When I managed personal trainers and now when I get young personal trainers asking me for advice on how to get more clients and become successful they ask. “Should I do this qualification or that qualification? Should I post more on Instagram? Should I do more videos, launch a new class?”
Yes do all those things but start by speaking to people and being nice to them. Encourage someone, compliment them, offer them help.
You don’t know what that person’s day has been like. YOU might be the only person who speaks to them today. YOU might just be the difference between whether they go to sleep peacefully or cry themselves into a bottle of whisky for three hours. It doesn’t matter if they buy your time, just make people feel good because you know what – and this is the real important bit – if you make someone else feel good then you’ll feel amazing yourself! GIVE others happiness and don’t look to receive personal gains!

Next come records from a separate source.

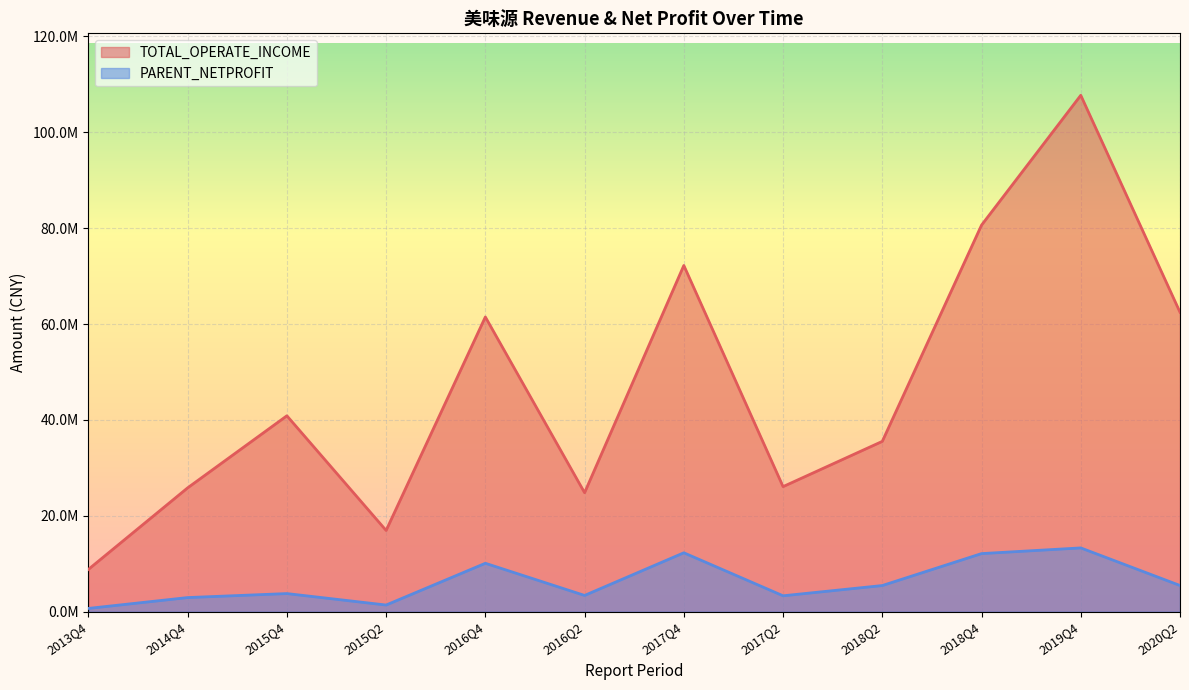

At which category does the chart reach its peak across all series?

2019Q4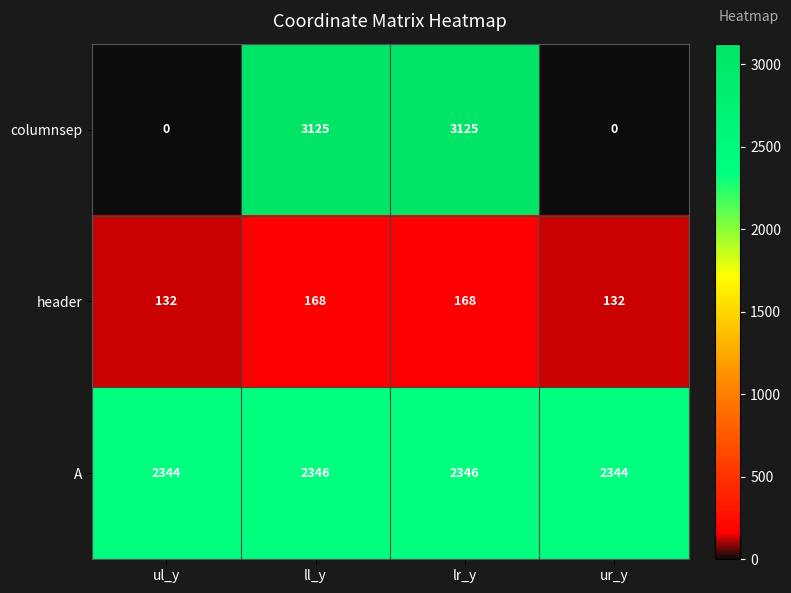

Which series has the largest total across all categories?

A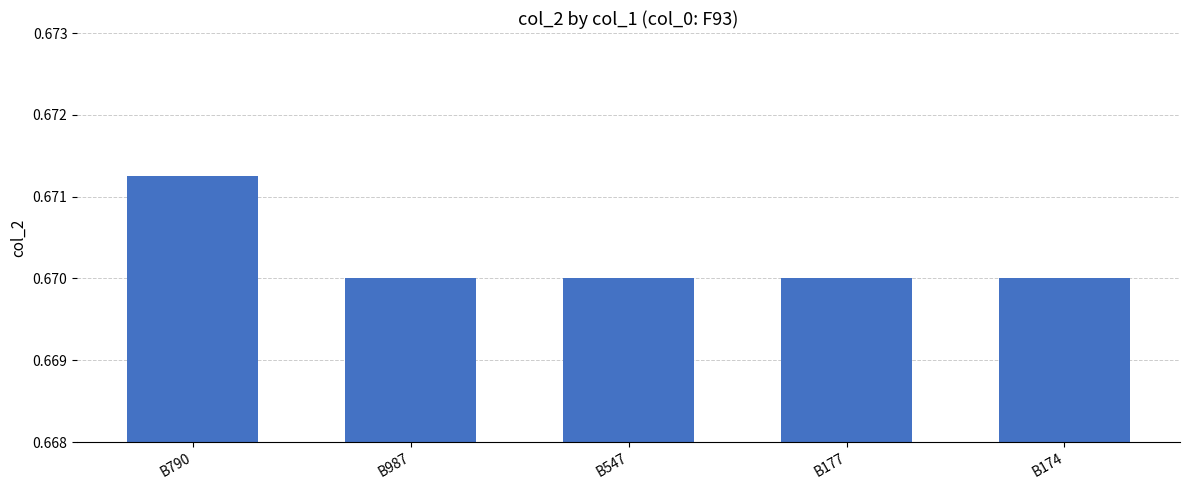

At which category does the chart reach its peak across all series?

B790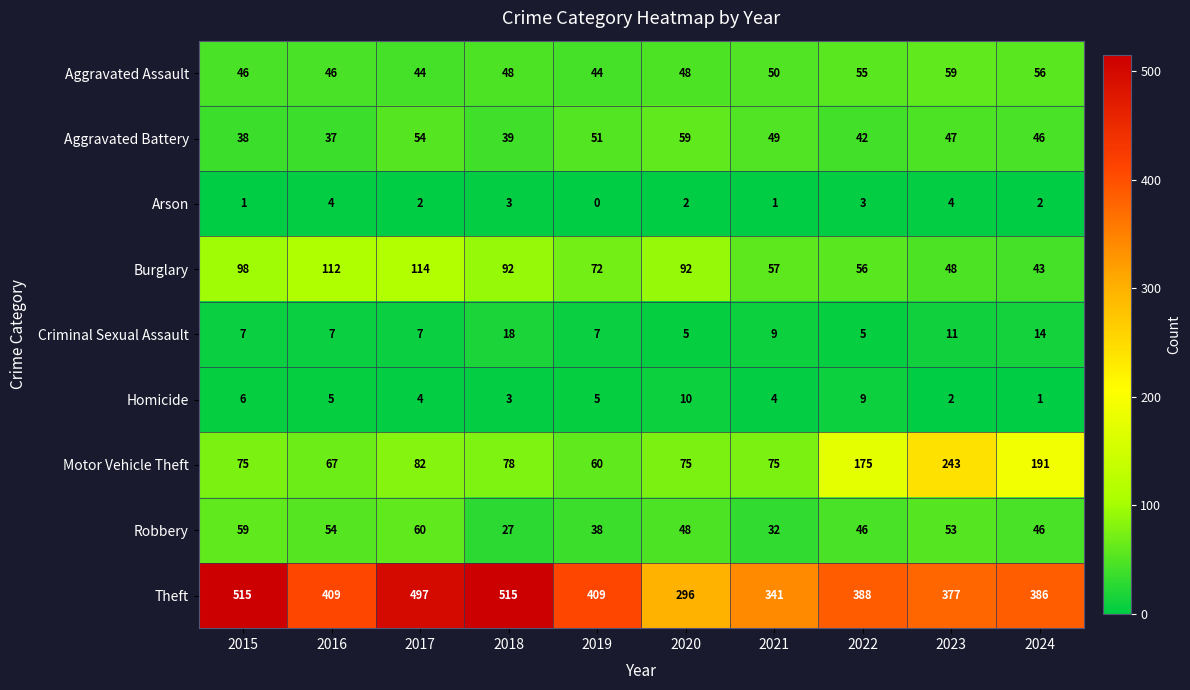

Which series has the widest spread of values?

Theft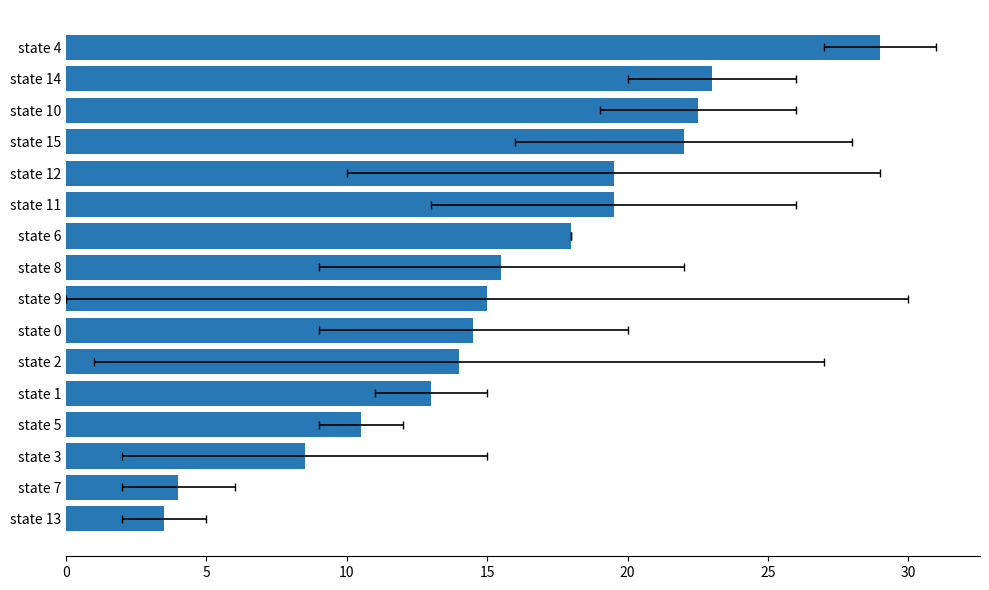

Reading left to right, transcribe all the data shown in this chart.

3.5	4.0	8.5	10.5	13.0	14.0	14.5	15.0	15.5	18.0	19.5	19.5	22.0	22.5	23.0	29.0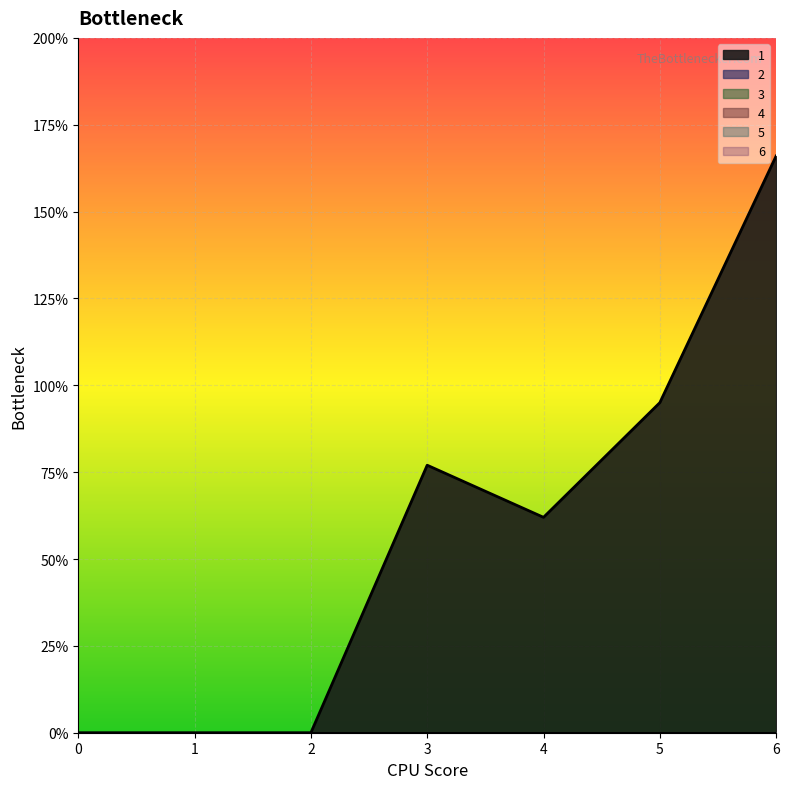

Is it true that 5 equals 0 at 3?

True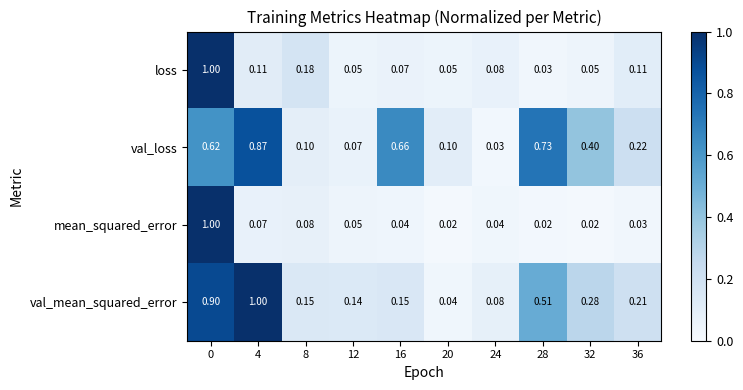

Rank the series at 4 from highest to lowest value.

val_mean_squared_error, val_loss, loss, mean_squared_error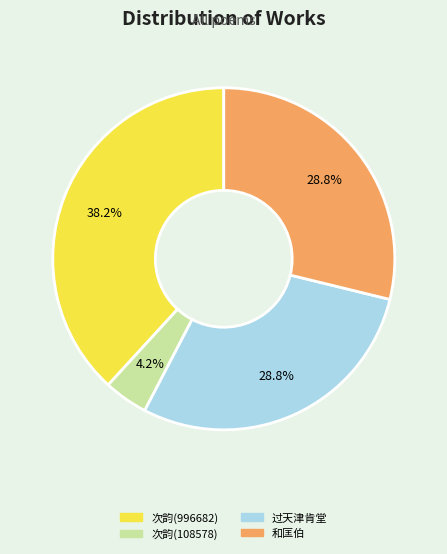

What is the largest slice in the pie chart?

次韵(996682)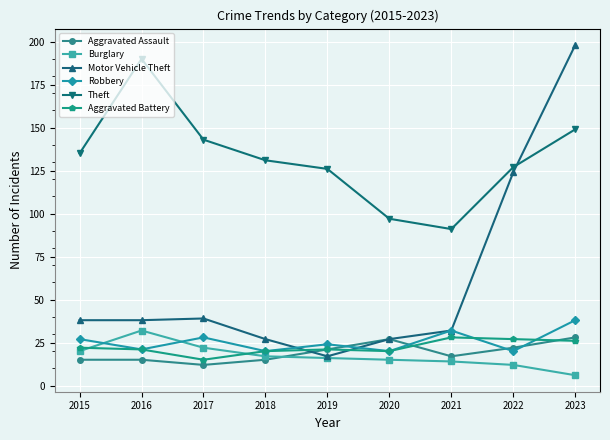

The Aggravated Assault series shows 4 at 2018. True or false?

False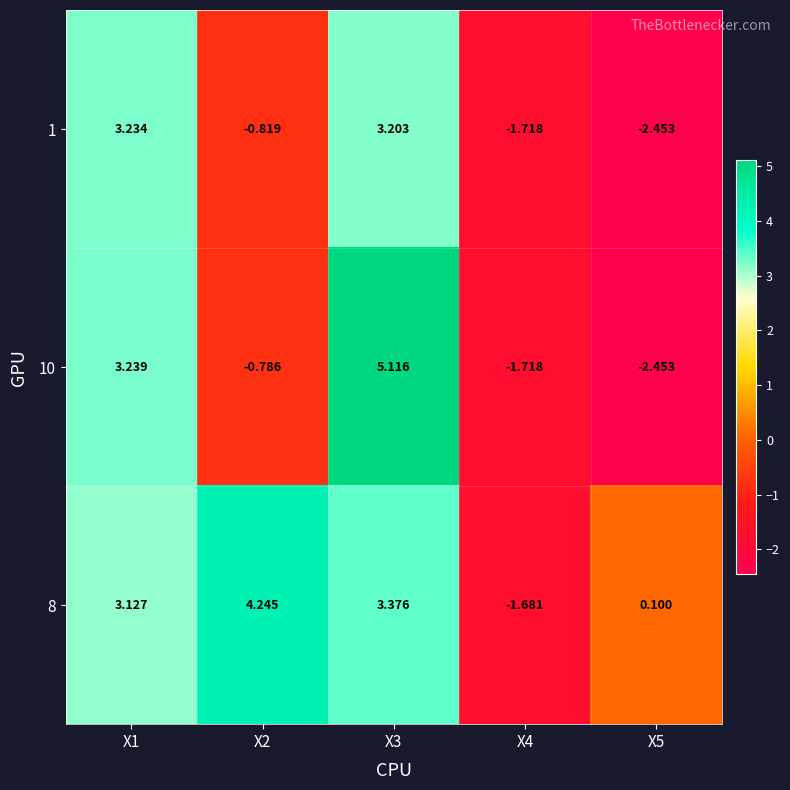

Is the value of 8 at X1 greater than the value of 1 at X4?

Yes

We can all do this and it can make a real difference. Smile at someone, offer to take their trolley back when you are passing them unloading their shopping into the boot of the car, shout encouragement at a runner coming past you, make someone laugh in a supermarket if you see an opportunity. Don’t pass these chance by as they are wonderful and they make both parties feel good. And hey if we all keep doing it, we might even achieve world peace! Wouldn’t that be something!
I don’t intend to sit back on this as it shouldn’t be a one off and I will put some ideas together to see what I can do to move forward because we all deserve happiness. As for today though, I think I’ll go for a run, breathe in the fresh air and smile at whoever passes me!